Find a way to live your dream
and make a good living
from something about which you care deeply.
My dream is to have someone ELSE put away all the laundry so I can sit here on my laptop and cuss in a variety of ways. I find that an entertaining notion. I wonder if I can make a good living off of cussing? Probably not. But, to be fair, it *IS* something about which I care deeply. I also care deeply about having Coke in the fridge. Wonder if there’s any money in that? OMG, I’m being facetious. I’m sorry. I’ll stop now.
the new movement urging small business owners to
“[earn] a good living
while crafting a life of independence and purpose.”

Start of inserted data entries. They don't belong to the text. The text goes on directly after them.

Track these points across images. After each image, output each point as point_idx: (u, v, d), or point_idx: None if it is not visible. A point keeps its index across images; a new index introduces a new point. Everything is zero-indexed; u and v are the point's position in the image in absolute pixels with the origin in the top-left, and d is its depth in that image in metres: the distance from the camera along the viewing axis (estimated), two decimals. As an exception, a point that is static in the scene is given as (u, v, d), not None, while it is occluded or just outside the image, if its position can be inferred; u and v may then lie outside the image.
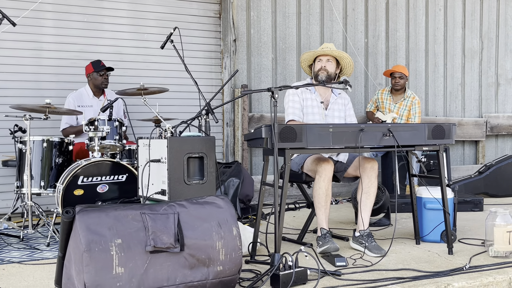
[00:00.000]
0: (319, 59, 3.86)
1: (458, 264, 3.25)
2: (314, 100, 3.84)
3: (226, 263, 2.59)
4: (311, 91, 3.85)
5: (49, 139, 4.21)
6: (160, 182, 3.22)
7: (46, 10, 5.24)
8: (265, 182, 3.45)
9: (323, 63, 3.82)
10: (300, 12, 6.32)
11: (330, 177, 3.48)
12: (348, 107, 3.97)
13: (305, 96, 3.82)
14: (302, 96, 3.81)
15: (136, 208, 2.52)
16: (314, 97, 3.84)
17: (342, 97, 3.96)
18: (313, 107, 3.81)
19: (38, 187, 4.17)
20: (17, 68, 5.13)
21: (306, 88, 3.80)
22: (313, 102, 3.83)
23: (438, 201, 3.63)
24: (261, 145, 3.15)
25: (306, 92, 3.83)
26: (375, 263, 3.28)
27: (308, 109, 3.80)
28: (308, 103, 3.82)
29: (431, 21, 7.11)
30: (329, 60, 3.82)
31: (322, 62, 3.82)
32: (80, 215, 2.38)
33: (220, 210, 2.67)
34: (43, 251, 3.71)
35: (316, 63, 3.88)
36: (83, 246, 2.29)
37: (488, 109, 7.53)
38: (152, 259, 2.42)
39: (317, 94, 3.86)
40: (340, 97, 3.94)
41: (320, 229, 3.55)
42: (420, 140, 3.44)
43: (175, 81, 5.68)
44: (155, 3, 5.74)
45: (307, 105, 3.81)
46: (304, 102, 3.81)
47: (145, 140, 3.40)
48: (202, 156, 3.25)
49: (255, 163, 6.18)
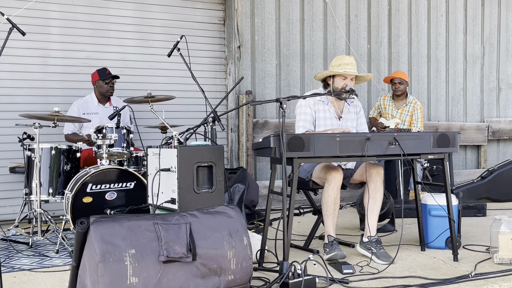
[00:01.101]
0: (343, 77, 3.80)
1: (463, 272, 3.30)
2: (327, 111, 3.83)
3: (237, 272, 2.63)
4: (325, 103, 3.84)
5: (57, 147, 4.26)
6: (170, 191, 3.26)
7: (53, 18, 5.30)
8: (272, 190, 3.49)
9: (347, 82, 3.79)
10: (304, 18, 6.37)
11: (339, 186, 3.53)
12: (360, 115, 4.00)
13: (317, 108, 3.82)
14: (314, 108, 3.81)
15: (149, 218, 2.57)
16: (327, 108, 3.84)
17: (354, 105, 3.99)
18: (326, 118, 3.82)
19: (46, 194, 4.21)
20: (24, 76, 5.18)
21: (319, 100, 3.82)
22: (326, 113, 3.83)
23: (443, 208, 3.68)
24: (269, 154, 3.20)
25: (319, 104, 3.82)
26: (381, 271, 3.33)
27: (320, 121, 3.80)
28: (321, 114, 3.82)
29: (433, 27, 7.16)
30: (352, 79, 3.82)
31: (346, 81, 3.78)
32: (95, 225, 2.42)
33: (230, 219, 2.72)
34: (53, 258, 3.75)
35: (338, 79, 3.80)
36: (98, 257, 2.34)
37: (490, 114, 7.59)
38: (165, 268, 2.47)
39: (330, 106, 3.85)
40: (352, 105, 3.97)
41: (327, 236, 3.59)
42: (426, 148, 3.49)
43: (180, 88, 5.74)
44: (160, 10, 5.79)
45: (319, 117, 3.81)
46: (317, 114, 3.81)
47: (155, 149, 3.45)
48: (211, 165, 3.30)
49: (260, 169, 6.23)
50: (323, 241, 4.23)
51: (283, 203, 3.08)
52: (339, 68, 3.74)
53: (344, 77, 3.79)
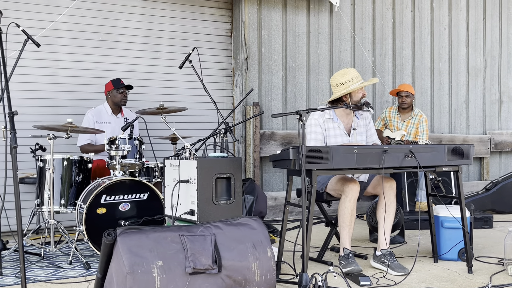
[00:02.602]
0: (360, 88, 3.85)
1: (479, 284, 3.32)
2: (337, 128, 3.86)
3: (262, 284, 2.64)
4: (334, 120, 3.87)
5: (69, 157, 4.26)
6: (189, 202, 3.28)
7: (62, 29, 5.32)
8: (289, 202, 3.52)
9: (363, 92, 3.84)
10: (310, 31, 6.43)
11: (356, 198, 3.56)
12: (369, 126, 4.03)
13: (327, 126, 3.84)
14: (324, 126, 3.83)
15: (174, 230, 2.58)
16: (336, 126, 3.86)
17: (363, 117, 4.01)
18: (336, 136, 3.84)
19: (58, 205, 4.20)
20: (34, 87, 5.19)
21: (328, 118, 3.85)
22: (336, 131, 3.86)
23: (458, 220, 3.71)
24: (288, 166, 3.23)
25: (328, 122, 3.84)
26: (398, 282, 3.35)
27: (331, 139, 3.83)
28: (331, 132, 3.84)
29: (436, 40, 7.24)
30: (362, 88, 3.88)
31: (362, 91, 3.83)
32: (122, 237, 2.43)
33: (254, 231, 2.73)
34: (67, 270, 3.75)
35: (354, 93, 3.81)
36: (127, 268, 2.34)
37: (492, 126, 7.66)
38: (192, 280, 2.47)
39: (339, 122, 3.88)
40: (361, 118, 4.00)
41: (343, 249, 3.61)
42: (440, 161, 3.53)
43: (189, 99, 5.76)
44: (168, 22, 5.83)
45: (329, 135, 3.84)
46: (327, 132, 3.84)
47: (173, 160, 3.46)
48: (230, 176, 3.32)
49: (266, 180, 6.25)
50: (334, 252, 4.27)
51: (302, 214, 3.10)
52: (353, 83, 3.77)
53: (360, 89, 3.82)
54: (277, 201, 6.13)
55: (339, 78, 3.79)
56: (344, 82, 3.76)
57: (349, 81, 3.75)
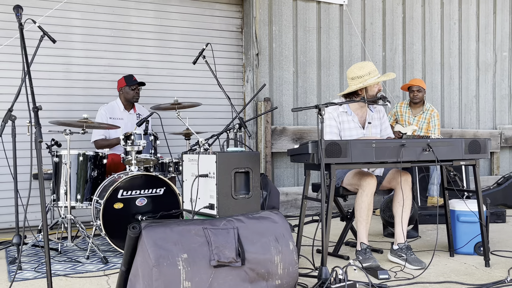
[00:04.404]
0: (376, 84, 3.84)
1: (498, 277, 3.33)
2: (351, 122, 3.86)
3: (284, 277, 2.66)
4: (348, 113, 3.86)
5: (84, 153, 4.28)
6: (208, 197, 3.29)
7: (75, 25, 5.34)
8: (307, 196, 3.53)
9: (378, 86, 3.83)
10: (320, 26, 6.42)
11: (373, 192, 3.56)
12: (383, 120, 4.03)
13: (341, 119, 3.83)
14: (338, 119, 3.82)
15: (198, 223, 2.59)
16: (351, 119, 3.86)
17: (377, 110, 4.00)
18: (351, 129, 3.84)
19: (74, 200, 4.22)
20: (48, 83, 5.22)
21: (342, 111, 3.85)
22: (351, 124, 3.85)
23: (475, 214, 3.71)
24: (307, 160, 3.23)
25: (343, 115, 3.84)
26: (416, 276, 3.35)
27: (345, 132, 3.82)
28: (345, 125, 3.84)
29: (446, 35, 7.23)
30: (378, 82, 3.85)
31: (378, 85, 3.82)
32: (147, 230, 2.45)
33: (276, 225, 2.74)
34: (85, 264, 3.77)
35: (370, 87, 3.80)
36: (152, 261, 2.36)
37: (502, 120, 7.64)
38: (216, 273, 2.49)
39: (354, 115, 3.87)
40: (375, 111, 3.99)
41: (360, 244, 3.61)
42: (458, 154, 3.53)
43: (201, 95, 5.78)
44: (180, 18, 5.84)
45: (344, 128, 3.83)
46: (341, 125, 3.83)
47: (191, 155, 3.47)
48: (248, 170, 3.33)
49: (277, 175, 6.26)
50: (350, 247, 4.28)
51: (321, 208, 3.11)
52: (370, 77, 3.76)
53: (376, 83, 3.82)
54: (288, 197, 6.14)
55: (356, 71, 3.78)
56: (361, 76, 3.75)
57: (366, 75, 3.74)
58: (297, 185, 6.35)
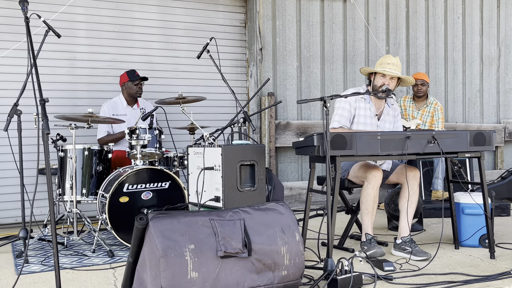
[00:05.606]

Finally, my favorite part of this section:
“The goal isn’t to get rich quickly
but to build something
that other people will value
enough to pay for.”
And you know why this was my favorite part? Because my hubz and I have said over and over that we really don’t WANT to be rich. We don’t want a bigger house — just maybe the same house without all the paint peeling off, and perhaps floors that aren’t so crooked that they create a new atmosphere in our aquarium. We don’t want five shiny new cars, just maybe two old cars that both run, and the money to have regular check-ups and oil changes applied. We don’t want a pool in the backyard, but maybe just the money to afford a summer pass to the community pool up the road in our little village. And we don’t want to ever eat at a five-star restaurant, because that would just be an exercise in ON PURPOSE looking stupid.
I’ve actually read all the way through Chapter Five in The $100 Startup… but only taken notes through Chapter One. Yet this post merely covers the Prologue. Methinks we’re in for a treat. Hope you’re all in it with me!